Film producer, Chima Okereke calls out Omoni Oboli for being careless to have had a her movie premiere cancelled by the court
By Patricia Uyeh
Chima Okereke, a film producer, has called out Nollywood actress, Omoni Oboli after her movie – Okafor’s law was stopped from showing by the court at its movie premiere in Lagos.
According to him, Omoni Oboli was careless and she was thinking like an actress instead of a film maker or business woman.
He told the News Agency of Nigeria (NAN) in Lagos that the copyright infringement case slammed on Oboli by Jude Idada, a script writer would not have arisen if Oboli had taken steps to address the issue critically. She did nothing, claimed Okereke only to be embarrassed by Idada’s court order.
Idada, who is a Canadian-based Nigerian script writer accused Omoni Oboli of copyright infringement in producing her movie – Okafor’s law. It was gathered that trouble started in September 2016 when Oboli strongly defended her ownership of the script, stating that she owned and wrote it 100 per cent. When both parties could not reach an agreement, Idada took the matter to the court.
He got an injunction to stop the release of the film, scheduled to hit the cinemas on 31 March and Oboli was served the court injunction at the Filmhouse IMAX, Lekki, venue of the film’s premiere on March 25. She was forced to obey the court injunction by cancelling the premiere as she stood the risk of being charged with contempt if she had declined the court’s order.
Speaking on the issue, Okereke said that, “There were options she ought to have followed; options that would have been beneficial to both parties. Some people could have been called upon to intervene on the matter.
“Every profession has its risks, especially a rapidly growing one like Nollywood. And this is one of them. It is a mark of Nollywood growth.
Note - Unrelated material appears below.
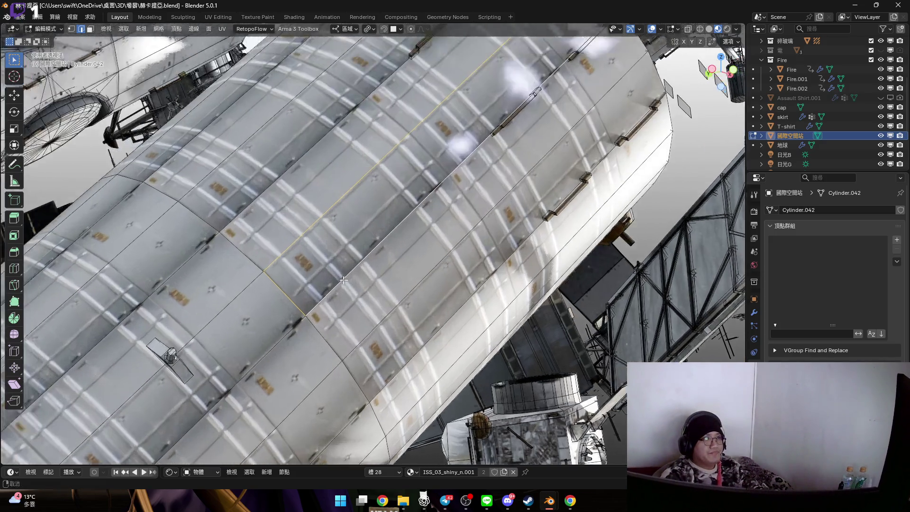
scroll(333, 268, "up", 7)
“There will always be room for compromise, no matter how little,’’ he said.
Okereke said it would have been a forgotten issue if the case was handled well through their association, but Oboli ignored Idada and went ahead to shoot the controversial film. He said:
“There are procedures in handling this kind of case and both sides, especially Oboli, missed the point. It is now fight to finish and that is not good for a producer,’’
“Nollywood is a big beneficiary of this case; writers now see what they can do when their intellectual property rights are breached.
“Producers now understand the implication of minor mistakes; distributors will now be more circumspect of controversially produced films.”
He advised Oboli to weigh her options now and in future act fast with caution.